耳カットをすれば不妊手術済みかすぐに判断できる
猫が耳カットされていない場合、一目で不妊手術をされているか判断がしづらいです。そのため、TNR活動のために複数回捕獲されてしまうこともあります。
しかも、メスの場合は卵巣が摘出されているかどうかを判断するには、再度手術で開腹をしてみないとわからないこともあります。
すでに手術をしたにも関わらず、何度も不必要に手術をされることは猫にとって大きなストレスとなります。そのような事態を避けるために、一目で「不妊手術済み」と分かる目印として耳カットを行っているのです。
ちなみに、昔は耳カットではなく、猫の耳にピアスをつけていたこともあります。しかしピアスの場合、どこかに引っ掛けてしまうとピアスが取れてしまう可能性もあるため、今では耳カットが推奨されているのです。
耳カットされた猫に痛みはないの?
「耳を切られるなんて可哀想」と思う方もいるかもしれません。しかし、猫の耳のカットは不妊手術で麻酔をかけた時に行い、出血はほとんどなく、もし出血した場合でもきちんと止血も行った上で猫を解放してあげるので、猫にとって大きなストレスにはなりづらいと考えられています。
耳カットされる場所が違うのは?
耳カットされた野良猫をよく見てみると、右耳をカットしている猫もいれば、左耳をカットしている猫もいることに気が付きます。実はこれにもきちんとした意味があるのです。
メス猫に不妊手術をした場合は左耳の先端をカットします。そして、オス猫に不妊手術した場合は右耳の先端をカットするのです。
このように、猫の性別でカットする場所を変えることによって、不妊手術済みかどうかだけではなく、性別まで一目で判断できるというメリットがあります。
TNR活動とは
Trap(捕獲)、Neuter(不妊手術)、Return(返す)の頭文字をとってこのような名前をつけたのがTNR活動です。TNR活動を行っているのは、地域によって異なりますが猫好きな地域住民などが中心となって行っていることが多いです。
地域住民と協力しながら、野良猫を捕獲器で捕獲します。そして、捕獲した猫を動物病院に連れていき、不妊手術と耳カットも行います。自治体や病院にもよりますが、TNR活動の一環で不妊手術を行う場合は助成金が出るところもあるのです。
そして、耳カットを含め無事手術が終わったら捕獲した猫を解放してあげます。解放してあげた後も、猫を放置するのではなく、家の前に置き餌や猫トイレを設置しておき、猫が不自由なく過ごせるようにサポートします。

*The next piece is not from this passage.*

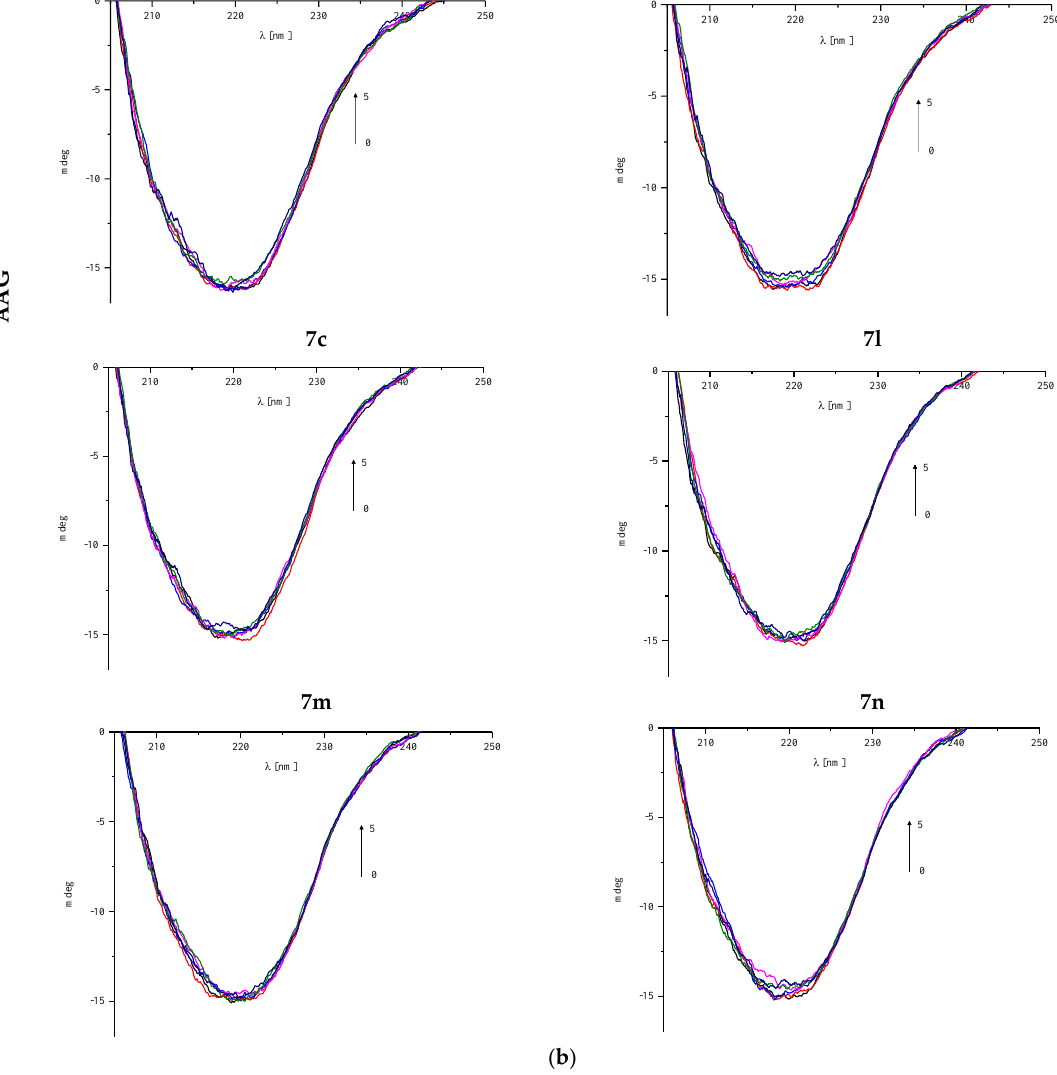
Figure 10. ( a ) Circular dichroism spectra of human serum albumin (HSA) in the absence and presence of analyzed compounds 7a – 7c and 7l – 7n . ( b ) Circular dichroism spectra of alpha-1-acid glycoprotein (AAG) in the absence and presence of analyzed compounds 7a – 7c and 7l – 7n . Table 12. Percentage of content of dominating secondary structure elements α - helix and β -sheet in alpha-1-acid glycoprotein (AAG) in the absence and presence of compounds 7a – 7c and 7l – 7n , calculated in the CD Multivariate SSE program.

「去勢手術を行ったので一代で終わってしまう命だけど、その分地域が責任を持って面倒を見よう」というのがTNR活動における方針でもあるのです。
また、猫は食べるものがないとゴミを漁るような問題行動を起こすこともあります。それだけでなく、猫トイレがないせいで、勝手に人の敷地に入って排泄するといった行動も問題視されているのです。
そのような野良猫による問題行動をなくすために、置き餌や猫トイレの設置をしています。置き餌を放置し続けると腐ってしまうため「猫が食べたあとはきちんと後片付けをするように」とのルールも設けられています。
もちろん、猫トイレの掃除もこまめに行うようにしているため、排泄物による臭いがしないように取り組んでいます。
まとめ
耳カットされている猫は地域住民から愛されている証拠でもあります。地域で協力して野良猫に不妊手術を行い、殺処分を防ごう!という取り組みでもあるので、耳カットしている野良猫を見かけたらそっと見守ってあげてください。
20代 女性 茶々
保護して避妊や去勢手術までしておきながら遺棄するのは人の道に外れています。
猫ちゃんを含めた多くの動物の三大欲は、食欲、性欲、睡眠欲なのに、当事者である猫ちゃんの承諾も得ないまま避妊去勢手術をするなら責任を取って飼い猫にするか、責任を持って里親さんを見つけるべきです。
とくにひどいのが、里親募集サイトで、「育児放棄された仔猫を保護しました」とか、「地域猫が生んだ仔猫を保護しました」等と書きながら、「耳をカットしました。サクラ猫です」等と平気で書いている人は最悪です。
猫ちゃんを保護して室内飼いしていて、里親さんにも完全室内飼いを求めておきながら、耳を切るのは全く理由がありません。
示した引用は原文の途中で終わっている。